CHARLES HEAVYSEGE.
A man of worth, a man of mind, Has bade farewell to human kind. No pomp, no sound of muffled drum, No multitudes’ uncertain hum Has stirred the air; but stifled sighs, And gleaming tears and shaded eyes Are tokens of a reverence felt For one who to the Muses knelt, In fealty with noblest vow, And rose with garland on his brow.
So child-like, modest, reticent, With head in meditation bent, He walked our streets!—and no one knew That something of celestial hue Had passed along; a toil-worn man Was seen, no more; the fire that ran Electric through his veins and wrought Sublimity of soul and thought, And kindled into song, no eye Beheld until a foreign sky[10] Reflected back the wondrous light, And heralded the poet’s might.
Though doomed to less of sun than shade, No weak complaint he ever made; But bravely lived, content to let The great world roar, and fume, and fret. In visions of the days of eld He revelled, and in joy beheld The glory of the Hebrew sages, Whose utterance has toned the ages. The sacred mount, the cave, the stream Where holy seers were wont to dream, He knew and loved, and summoned thence The agents of Omnipotence; Fantastic sprites, and buried men To fight gray battles o’er again. Behold dread Samuel’s shade appear! Behold Goliath’s mighty spear! And lithe-limbed David’s sling and stone, And Saul’s fierce madness; one by one They rise before us, march, or stand, Obedient to the Poet’s wand.

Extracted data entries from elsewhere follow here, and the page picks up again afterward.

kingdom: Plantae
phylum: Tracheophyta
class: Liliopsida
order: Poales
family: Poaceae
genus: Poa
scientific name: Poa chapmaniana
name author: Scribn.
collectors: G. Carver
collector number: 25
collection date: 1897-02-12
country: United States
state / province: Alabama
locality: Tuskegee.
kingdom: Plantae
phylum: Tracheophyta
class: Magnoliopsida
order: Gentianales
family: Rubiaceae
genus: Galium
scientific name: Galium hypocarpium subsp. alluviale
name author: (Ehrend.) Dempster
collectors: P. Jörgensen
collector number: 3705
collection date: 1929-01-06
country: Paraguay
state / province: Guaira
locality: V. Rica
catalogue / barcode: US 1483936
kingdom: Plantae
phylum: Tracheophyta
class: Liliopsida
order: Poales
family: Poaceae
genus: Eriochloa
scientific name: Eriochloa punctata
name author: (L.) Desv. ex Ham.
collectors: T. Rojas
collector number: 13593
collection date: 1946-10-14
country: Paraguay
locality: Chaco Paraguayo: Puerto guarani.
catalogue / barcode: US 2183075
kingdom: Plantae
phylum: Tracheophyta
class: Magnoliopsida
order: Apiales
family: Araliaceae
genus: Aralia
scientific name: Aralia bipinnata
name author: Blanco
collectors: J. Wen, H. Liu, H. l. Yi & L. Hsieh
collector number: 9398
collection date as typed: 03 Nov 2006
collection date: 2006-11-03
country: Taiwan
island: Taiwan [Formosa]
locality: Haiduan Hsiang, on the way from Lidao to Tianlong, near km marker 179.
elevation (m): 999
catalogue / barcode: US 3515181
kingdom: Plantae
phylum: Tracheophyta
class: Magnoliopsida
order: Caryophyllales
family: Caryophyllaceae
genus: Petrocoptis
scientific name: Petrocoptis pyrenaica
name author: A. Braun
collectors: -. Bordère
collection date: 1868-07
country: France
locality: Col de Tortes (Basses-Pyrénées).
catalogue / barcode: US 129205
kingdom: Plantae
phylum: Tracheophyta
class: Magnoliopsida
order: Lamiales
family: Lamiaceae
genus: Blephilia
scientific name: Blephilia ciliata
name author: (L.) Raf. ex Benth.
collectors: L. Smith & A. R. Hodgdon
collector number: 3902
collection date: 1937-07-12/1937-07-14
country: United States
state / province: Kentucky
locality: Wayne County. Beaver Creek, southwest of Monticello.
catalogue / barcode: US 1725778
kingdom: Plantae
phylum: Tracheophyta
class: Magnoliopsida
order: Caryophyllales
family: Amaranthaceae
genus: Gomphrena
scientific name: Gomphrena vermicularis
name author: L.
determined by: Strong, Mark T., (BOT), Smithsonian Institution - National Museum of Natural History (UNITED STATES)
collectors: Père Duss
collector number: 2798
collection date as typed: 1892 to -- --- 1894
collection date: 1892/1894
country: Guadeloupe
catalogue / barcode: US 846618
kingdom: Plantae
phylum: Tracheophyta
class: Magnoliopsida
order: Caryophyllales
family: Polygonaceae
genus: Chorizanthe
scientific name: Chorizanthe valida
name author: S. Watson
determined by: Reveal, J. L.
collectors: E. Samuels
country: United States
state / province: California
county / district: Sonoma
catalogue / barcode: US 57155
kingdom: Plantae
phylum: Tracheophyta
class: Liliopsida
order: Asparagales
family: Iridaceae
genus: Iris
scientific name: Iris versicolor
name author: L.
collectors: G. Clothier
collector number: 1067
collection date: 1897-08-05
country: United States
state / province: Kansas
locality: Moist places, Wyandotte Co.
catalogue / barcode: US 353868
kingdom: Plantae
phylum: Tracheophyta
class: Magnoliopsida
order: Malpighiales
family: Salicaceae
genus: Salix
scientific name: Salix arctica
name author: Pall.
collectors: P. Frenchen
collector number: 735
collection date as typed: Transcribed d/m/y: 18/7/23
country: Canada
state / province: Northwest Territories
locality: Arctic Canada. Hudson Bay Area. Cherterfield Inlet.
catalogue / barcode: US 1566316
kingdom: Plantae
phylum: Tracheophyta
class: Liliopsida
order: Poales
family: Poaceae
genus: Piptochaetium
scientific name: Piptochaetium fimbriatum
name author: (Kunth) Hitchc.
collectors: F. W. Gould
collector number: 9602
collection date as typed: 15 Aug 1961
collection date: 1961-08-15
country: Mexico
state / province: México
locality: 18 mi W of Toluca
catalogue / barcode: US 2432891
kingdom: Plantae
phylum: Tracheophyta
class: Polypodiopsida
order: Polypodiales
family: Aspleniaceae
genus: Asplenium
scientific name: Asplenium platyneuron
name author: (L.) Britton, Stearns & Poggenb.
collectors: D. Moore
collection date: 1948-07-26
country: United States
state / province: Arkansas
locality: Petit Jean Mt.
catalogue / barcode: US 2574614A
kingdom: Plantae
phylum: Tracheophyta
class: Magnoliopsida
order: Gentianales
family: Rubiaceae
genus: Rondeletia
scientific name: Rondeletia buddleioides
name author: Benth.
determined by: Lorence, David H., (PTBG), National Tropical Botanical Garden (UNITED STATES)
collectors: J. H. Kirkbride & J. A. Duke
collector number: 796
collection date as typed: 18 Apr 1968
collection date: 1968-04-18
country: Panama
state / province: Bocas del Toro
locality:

Dear friend, adieu! if Malzah-like An adverse Fate ordained to strike, Beset thee on life’s weary way, And followed close from day to day, He failed to conquer, failed to wrest One murmur from thy manly breast. Companion of my happiest hours, Would that my words were fadeless flowers! That I might lay them on thy tomb To mitigate its lasting gloom, And evermore above thee bloom.
[10] The lofty genius of this author attracted no attention in Canada till noticed by the North British Review in an article on his “Saul,” which appeared in the August number of 1858.